There are a lot ways to think about these questions. Emily Dickinson always springs to mind first. Imagine sitting on the equivalent of all that literary dynamite and not seeing any of it published in your lifetime. If she were alive today she would be Lady Gaga. I think about JD Salinger who was one of the world’s great haters and wouldn’t let the likes of us besmirch his later works with our cloddish reviews and insufficient love and understanding of his characters. And then, of course, the Pulitzer Prize winning Confederacy of Dunces by John Kennedy Toole whose mother got his book published posthumously in the aftermath of his suicide (a book I’ve started a few times and have never finished).  Do I think there are great books not getting published? Well, I know there are a lot crappy books getting published.

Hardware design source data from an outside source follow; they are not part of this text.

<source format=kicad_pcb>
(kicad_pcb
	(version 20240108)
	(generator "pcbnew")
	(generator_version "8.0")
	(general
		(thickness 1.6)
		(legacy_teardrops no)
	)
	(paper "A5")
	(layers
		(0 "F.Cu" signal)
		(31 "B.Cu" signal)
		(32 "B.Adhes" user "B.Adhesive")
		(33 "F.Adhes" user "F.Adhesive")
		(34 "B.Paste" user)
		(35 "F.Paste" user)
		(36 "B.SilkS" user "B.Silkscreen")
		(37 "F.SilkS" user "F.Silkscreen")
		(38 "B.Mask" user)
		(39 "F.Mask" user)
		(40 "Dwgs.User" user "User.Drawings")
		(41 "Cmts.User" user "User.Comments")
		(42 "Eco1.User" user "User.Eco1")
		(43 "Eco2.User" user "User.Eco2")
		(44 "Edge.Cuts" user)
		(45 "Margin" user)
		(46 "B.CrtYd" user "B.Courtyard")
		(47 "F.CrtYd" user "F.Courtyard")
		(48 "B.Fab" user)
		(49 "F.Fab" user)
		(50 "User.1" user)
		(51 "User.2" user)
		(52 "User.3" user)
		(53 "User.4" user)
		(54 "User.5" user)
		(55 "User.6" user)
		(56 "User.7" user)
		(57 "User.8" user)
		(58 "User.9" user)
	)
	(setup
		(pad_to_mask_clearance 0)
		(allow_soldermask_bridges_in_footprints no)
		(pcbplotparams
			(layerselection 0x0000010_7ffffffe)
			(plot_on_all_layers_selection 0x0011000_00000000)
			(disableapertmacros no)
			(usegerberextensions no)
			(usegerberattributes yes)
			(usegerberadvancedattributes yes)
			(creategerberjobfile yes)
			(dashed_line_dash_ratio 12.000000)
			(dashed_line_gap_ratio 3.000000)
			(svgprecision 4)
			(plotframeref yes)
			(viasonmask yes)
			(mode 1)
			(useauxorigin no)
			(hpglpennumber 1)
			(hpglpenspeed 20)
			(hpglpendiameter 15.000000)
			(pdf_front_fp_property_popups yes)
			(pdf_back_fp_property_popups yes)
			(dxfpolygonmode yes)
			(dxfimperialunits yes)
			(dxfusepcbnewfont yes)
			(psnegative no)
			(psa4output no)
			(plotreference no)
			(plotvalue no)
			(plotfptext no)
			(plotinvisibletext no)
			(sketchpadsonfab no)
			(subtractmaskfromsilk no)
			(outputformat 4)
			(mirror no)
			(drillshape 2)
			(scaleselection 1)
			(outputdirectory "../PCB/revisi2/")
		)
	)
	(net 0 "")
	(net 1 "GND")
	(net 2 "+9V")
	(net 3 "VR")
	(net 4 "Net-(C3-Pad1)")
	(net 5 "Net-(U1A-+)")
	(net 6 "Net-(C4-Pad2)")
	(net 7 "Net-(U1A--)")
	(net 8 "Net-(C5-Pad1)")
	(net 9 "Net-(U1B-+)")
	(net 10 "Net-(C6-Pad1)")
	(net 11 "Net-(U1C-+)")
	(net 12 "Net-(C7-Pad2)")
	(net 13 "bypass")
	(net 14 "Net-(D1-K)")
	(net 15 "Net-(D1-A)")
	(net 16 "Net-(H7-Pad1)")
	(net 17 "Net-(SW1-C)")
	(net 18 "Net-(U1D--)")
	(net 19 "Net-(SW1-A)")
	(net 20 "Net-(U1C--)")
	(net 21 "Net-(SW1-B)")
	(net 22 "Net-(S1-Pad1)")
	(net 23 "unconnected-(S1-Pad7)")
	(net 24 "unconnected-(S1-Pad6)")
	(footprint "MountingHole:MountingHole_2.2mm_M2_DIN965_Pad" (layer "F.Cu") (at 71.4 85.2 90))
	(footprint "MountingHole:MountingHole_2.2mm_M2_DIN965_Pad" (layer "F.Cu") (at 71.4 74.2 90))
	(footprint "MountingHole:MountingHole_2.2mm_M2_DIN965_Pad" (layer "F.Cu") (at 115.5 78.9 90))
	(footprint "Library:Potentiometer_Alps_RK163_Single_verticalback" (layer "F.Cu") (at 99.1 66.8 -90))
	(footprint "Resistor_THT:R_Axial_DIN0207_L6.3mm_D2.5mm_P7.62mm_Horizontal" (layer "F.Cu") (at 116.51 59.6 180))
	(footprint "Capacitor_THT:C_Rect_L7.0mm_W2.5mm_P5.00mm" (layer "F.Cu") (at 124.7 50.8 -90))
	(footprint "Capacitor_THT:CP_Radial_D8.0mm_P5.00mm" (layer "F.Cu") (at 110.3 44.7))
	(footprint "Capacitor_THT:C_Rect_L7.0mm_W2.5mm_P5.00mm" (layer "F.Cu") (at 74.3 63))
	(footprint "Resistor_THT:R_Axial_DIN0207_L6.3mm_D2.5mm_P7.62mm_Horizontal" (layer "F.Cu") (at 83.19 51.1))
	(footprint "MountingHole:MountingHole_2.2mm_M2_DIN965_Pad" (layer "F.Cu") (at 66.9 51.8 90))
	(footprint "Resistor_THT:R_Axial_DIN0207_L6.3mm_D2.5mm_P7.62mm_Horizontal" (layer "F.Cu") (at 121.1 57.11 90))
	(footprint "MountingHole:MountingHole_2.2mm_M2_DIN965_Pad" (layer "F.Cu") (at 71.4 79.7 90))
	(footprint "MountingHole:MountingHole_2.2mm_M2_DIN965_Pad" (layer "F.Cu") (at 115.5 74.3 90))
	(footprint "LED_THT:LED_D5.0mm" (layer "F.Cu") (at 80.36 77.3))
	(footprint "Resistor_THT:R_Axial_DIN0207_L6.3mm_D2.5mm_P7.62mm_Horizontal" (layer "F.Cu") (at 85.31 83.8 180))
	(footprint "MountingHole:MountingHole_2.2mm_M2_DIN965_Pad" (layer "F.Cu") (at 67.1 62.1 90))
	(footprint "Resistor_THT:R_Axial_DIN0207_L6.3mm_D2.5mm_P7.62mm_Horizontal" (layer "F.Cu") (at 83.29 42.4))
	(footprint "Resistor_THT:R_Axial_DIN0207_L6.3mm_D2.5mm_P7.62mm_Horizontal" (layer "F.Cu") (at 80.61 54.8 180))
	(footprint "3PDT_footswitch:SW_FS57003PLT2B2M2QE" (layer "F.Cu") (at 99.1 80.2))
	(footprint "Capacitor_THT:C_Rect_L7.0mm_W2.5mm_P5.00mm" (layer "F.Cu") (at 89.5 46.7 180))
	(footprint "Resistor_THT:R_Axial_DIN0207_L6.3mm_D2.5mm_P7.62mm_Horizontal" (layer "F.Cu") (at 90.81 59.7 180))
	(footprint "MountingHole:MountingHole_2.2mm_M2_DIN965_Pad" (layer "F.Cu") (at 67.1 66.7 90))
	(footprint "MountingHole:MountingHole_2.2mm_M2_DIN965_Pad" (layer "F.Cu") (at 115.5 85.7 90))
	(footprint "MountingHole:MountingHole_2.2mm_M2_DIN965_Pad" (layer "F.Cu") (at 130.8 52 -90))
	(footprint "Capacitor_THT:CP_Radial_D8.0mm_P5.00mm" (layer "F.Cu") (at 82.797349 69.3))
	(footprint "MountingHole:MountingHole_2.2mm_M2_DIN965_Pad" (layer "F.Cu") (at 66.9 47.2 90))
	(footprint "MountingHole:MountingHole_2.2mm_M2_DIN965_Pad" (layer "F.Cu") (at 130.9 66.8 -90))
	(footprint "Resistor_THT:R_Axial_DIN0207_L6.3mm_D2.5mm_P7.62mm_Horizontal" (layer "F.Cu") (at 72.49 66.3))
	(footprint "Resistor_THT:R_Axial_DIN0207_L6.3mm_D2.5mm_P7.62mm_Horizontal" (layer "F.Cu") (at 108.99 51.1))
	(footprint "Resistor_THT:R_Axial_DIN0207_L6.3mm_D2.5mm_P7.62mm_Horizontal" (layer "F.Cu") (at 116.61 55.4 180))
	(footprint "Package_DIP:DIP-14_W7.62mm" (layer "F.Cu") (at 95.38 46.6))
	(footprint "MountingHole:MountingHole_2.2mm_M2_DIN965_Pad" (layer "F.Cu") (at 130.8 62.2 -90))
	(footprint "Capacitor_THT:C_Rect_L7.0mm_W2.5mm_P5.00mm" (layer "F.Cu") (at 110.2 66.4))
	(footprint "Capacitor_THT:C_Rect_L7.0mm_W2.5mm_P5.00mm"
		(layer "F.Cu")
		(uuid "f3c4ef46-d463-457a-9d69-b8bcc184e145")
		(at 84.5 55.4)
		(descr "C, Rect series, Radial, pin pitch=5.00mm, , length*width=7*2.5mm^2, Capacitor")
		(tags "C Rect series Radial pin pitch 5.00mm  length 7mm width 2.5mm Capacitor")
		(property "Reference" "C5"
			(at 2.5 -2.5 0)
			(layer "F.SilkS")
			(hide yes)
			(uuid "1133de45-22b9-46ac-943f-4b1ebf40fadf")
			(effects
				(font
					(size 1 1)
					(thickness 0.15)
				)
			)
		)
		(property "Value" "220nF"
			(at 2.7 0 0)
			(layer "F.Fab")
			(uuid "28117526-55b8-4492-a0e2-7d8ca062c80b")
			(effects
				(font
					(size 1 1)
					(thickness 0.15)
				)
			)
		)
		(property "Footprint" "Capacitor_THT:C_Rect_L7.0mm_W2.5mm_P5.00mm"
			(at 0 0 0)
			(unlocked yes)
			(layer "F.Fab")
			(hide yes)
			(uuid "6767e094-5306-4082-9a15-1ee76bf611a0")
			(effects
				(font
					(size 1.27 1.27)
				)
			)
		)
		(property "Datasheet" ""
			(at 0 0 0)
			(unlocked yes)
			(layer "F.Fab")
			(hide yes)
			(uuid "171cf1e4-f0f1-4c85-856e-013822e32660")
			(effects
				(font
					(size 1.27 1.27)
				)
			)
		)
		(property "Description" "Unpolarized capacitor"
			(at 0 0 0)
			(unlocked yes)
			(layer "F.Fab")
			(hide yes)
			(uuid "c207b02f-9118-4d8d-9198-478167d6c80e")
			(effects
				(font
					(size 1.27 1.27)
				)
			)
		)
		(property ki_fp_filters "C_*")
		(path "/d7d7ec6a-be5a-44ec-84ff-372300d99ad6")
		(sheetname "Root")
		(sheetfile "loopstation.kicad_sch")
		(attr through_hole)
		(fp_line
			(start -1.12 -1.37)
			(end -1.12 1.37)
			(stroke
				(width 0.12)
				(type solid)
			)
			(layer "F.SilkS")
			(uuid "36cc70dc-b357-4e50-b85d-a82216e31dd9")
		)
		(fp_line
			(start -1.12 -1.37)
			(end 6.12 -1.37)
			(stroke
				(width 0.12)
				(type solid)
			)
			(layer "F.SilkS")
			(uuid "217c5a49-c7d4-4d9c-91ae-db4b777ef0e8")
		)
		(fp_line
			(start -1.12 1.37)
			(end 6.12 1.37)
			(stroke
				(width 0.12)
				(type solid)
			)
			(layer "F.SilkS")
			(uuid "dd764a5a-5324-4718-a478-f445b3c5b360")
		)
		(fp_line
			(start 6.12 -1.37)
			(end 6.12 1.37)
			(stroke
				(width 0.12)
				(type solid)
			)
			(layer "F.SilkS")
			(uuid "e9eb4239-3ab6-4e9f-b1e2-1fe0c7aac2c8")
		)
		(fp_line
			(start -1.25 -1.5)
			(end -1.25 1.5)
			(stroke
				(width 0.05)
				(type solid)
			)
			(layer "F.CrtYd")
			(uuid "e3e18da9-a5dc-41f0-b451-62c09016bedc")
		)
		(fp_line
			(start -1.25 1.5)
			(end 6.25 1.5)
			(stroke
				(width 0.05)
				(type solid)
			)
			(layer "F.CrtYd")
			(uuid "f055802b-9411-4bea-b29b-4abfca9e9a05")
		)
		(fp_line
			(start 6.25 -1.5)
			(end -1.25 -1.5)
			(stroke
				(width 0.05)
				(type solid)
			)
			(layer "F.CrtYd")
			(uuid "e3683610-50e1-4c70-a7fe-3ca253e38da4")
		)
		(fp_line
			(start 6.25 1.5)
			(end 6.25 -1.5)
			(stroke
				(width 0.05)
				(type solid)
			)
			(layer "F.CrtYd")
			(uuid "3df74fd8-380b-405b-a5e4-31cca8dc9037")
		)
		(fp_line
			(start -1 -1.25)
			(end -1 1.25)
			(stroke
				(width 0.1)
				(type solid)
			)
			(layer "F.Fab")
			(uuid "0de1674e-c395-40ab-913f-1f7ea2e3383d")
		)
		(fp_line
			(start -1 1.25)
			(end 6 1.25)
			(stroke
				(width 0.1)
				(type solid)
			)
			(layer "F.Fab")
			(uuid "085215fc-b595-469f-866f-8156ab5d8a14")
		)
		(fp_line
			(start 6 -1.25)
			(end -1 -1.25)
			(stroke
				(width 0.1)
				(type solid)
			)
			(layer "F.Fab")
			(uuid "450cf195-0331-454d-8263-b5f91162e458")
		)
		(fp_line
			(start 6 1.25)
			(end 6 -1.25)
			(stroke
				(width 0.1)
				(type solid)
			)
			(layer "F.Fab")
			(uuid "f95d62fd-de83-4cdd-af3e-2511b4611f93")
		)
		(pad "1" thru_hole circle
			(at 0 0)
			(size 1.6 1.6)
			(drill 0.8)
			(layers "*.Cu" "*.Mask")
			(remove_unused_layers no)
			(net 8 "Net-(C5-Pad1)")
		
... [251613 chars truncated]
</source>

What do you think: are great books not finding their way into print? Or does the cream always rise?

You’re Only Dancing on This Earth For a Short While

Dear Betsy: Much of the work I do is written in 14-point font, but publishers and others request 12.  Why the 12 when 14 is easier to read? NAME WITHHELD

You know, every now and then you get a question that touches you deeply. That cuts to the core. Font size is one of those issues. Like penises, they can be too big, too small, or just right. 12-point is the standard, friend, don’t fuck with it. And don’t go all Boldoni or Helvetica on my ass either. Bring it in 12 point type, Times New Roman, double-spaced paginated pages because there is nothing uglier on the face of the earth than an agent who has reached over for  a sip of her Numi ginger tea and dropped an unpaginated manuscript all over the floor. And while we’re at it: don’t use colored paper, don’t use personalized stationery especially if it’s decorated with a quill, a typewriter, kittens, or a tiny shelf of books,  don’t include a picture of yourself (really, do not), no little gifties like chocolate or gift cards especially if they’re for Cracker Barrel, no perfume, or CD’s, or a small horse made out of ear wax. Don’t do anything cute, or funny (as in ha ha), or cheeky, or silly. This is not an audition for American Idol. This is your manuscript. Keep it holy.

Tonight there is only question: what the fuck?

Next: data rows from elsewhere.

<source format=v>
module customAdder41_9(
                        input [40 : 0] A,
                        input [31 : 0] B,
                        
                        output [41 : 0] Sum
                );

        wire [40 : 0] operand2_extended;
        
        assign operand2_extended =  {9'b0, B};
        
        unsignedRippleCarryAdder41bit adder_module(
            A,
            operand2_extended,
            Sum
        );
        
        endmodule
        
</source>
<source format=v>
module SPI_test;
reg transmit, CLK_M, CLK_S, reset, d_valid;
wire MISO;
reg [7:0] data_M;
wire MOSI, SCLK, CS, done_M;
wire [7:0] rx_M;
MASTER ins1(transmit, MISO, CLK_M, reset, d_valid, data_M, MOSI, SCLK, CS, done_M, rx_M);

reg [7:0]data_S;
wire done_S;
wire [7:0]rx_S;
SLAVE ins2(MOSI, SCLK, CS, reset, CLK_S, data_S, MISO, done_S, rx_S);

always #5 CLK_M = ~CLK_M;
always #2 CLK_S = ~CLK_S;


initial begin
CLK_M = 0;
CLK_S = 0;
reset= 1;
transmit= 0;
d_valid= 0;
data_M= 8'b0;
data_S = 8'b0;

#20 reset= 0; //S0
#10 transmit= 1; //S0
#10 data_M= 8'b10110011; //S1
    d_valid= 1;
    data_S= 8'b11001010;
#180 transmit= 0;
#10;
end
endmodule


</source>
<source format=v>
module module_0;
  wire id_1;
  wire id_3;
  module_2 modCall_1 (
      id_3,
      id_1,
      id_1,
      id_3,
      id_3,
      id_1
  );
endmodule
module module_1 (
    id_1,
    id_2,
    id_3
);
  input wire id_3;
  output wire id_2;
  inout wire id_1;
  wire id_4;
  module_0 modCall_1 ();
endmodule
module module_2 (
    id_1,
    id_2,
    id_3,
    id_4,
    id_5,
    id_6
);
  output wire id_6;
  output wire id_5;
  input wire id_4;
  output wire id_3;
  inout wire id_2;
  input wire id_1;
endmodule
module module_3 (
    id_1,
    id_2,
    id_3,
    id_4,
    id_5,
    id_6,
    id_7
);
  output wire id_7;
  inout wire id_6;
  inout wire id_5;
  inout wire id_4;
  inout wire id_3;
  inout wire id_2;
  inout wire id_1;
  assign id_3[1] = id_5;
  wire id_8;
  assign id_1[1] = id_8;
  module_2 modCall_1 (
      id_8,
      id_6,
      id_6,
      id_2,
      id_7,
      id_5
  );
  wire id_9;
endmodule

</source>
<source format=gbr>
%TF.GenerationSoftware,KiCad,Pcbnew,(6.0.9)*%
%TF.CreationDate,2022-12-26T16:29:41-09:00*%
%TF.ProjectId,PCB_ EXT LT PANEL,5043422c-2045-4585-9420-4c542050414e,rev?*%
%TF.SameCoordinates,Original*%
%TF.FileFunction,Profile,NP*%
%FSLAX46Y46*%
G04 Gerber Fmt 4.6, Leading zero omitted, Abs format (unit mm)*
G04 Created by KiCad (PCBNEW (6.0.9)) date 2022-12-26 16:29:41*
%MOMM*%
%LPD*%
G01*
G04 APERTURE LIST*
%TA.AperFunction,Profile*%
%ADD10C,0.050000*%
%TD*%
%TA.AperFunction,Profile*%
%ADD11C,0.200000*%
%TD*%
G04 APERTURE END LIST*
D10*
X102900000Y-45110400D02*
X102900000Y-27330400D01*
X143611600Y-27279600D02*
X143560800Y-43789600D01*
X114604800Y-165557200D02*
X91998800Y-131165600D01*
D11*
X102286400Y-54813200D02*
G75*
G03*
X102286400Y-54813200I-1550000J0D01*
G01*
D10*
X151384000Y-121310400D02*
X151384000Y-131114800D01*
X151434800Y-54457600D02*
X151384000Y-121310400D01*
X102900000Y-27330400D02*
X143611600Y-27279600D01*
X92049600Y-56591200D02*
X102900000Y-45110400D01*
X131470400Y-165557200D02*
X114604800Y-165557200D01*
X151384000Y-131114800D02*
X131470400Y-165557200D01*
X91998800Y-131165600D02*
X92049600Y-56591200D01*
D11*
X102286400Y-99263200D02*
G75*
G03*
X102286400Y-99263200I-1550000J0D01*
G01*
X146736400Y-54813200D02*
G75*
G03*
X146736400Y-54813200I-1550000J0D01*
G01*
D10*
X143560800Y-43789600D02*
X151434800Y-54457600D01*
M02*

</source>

I Thought Love Was More or Less a Give

Today has seen all the colors of the client rainbow. One was super cranky about his publisher. Another was intimidated by her publisher. One wanted to fire her editor. Another was pissed about publicity. One was grateful for his starred Publisher’s Weekly review. One was going nuts waiting for a contract. Another was waging war with his editor over catalogue copy.  Another was thrilled with his jacket. (It is a kick ass, home run, slam dunk jacket.) One needed reassurance that he could write. Another wanted to have coffee to talk about new ideas. A new client needed help with his proposal. And one little piggy  ran all the way home — turning in the final chapters of a novel that’s been in progress for a few years. And he nailed it. Dear Lord, help me help all my clients achieve their dreams. Help me help them.

What do you want from your agent? And if you don’t have one yet, what do you think you’d want?